WHAT IS BEING ASKED ::
Give as output the line that contains "middle mcp: (257, 189)", followed by every remaining line of the entries, unchanged and with nothing added.

EXTRACTED ENTRIES ::
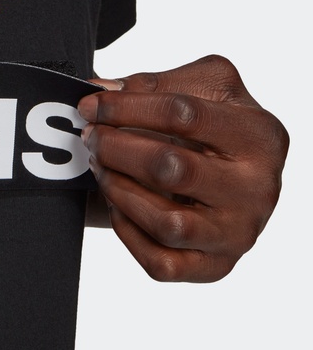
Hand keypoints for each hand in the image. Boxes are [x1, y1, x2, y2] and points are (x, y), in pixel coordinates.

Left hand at [78, 55, 288, 282]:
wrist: (235, 169)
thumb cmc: (214, 123)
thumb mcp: (201, 85)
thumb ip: (151, 83)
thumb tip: (97, 91)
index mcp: (259, 135)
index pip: (182, 114)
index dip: (125, 107)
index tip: (89, 104)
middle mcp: (257, 189)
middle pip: (171, 169)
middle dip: (116, 148)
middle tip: (90, 136)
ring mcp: (238, 233)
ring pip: (167, 223)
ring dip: (118, 189)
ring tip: (100, 166)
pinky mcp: (216, 266)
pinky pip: (161, 263)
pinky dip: (128, 232)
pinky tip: (118, 203)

ANSWER SECTION ::
middle mcp: (257, 189)
middle pip: (171, 169)
middle dip: (116, 148)
middle tip: (90, 136)
ring mcp: (238, 233)
ring pip: (167, 223)
ring dip: (118, 189)
ring tip: (100, 166)
pinky mcp: (216, 266)
pinky pip: (161, 263)
pinky dip: (128, 232)
pinky tip: (118, 203)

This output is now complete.